The U.S. cartoon reverses this order in the episode The World's Greatest Warrior . In this episode, both Gouken and Ryu were defeated by the evil demon Akuma. White guy Ken is the only one who can save them. Ken defeats Akuma because of Ken's special quality as a warrior who "walks between the dark and the light". That is a quality lacking in the pure-hearted Ryu. The episode flips between Ken's womanizing activities and Ken beating Ryu up in training. Gouken credits Ken's carnal side with providing the "dark" component in the warrior's spirit.

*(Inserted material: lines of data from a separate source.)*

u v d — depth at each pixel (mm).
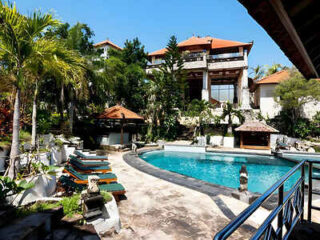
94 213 3100
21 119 7918
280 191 1798
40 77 6773
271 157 14445
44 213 2734
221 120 22188
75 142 11188
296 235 2334
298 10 1468
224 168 12195
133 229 3346
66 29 13086
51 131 11008
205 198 5047
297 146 16953
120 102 22281
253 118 21141
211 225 3570
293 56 2293
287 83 18672
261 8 1419
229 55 24891
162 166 12719
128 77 21312
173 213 4059
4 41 4059
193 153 16234
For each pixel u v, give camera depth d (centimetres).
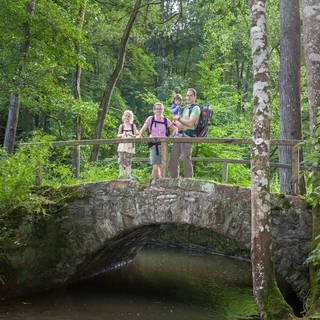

Another point worth nothing is that unsuitable European characteristics appear in the Asian characters. In the episode described above, Gouken, who is Japanese, has green eyes. His brother Akuma has red hair. In the episode The Strongest Women In The World Chunli's Indian fan is a little girl with green-brown eyes, following the larger media trend of marking the 'special' non-Caucasian character by with Caucasian eye color. (This European-eye-color 'marker' is also present in WB's cartoon feature The King and I"). South Asians with blue or green eyes do exists, but they are a small percentage of the population. Why not depict the character with an eye color more representational of the average population? Are brown eyes not good enough?
To give some credit to the Street Fighter cartoon, there are some positive dark characters of color. Dhalsim, an Indian scientist, was formerly enslaved by archvillain Bison. After his escape, Dhalsim uses his powers to fight Bison's evil. Blanka, the noble man-beast, was once a hunky, brown-skinned Brazilian. Bison forced Dhalsim to change Blanka into a green, red-haired monster. Ashamed of his appearance, Blanka ran away, but later found acceptance and shelter in a Native American nation. He repays their kindness by risking his life to save them from the clutches of the evil Bison.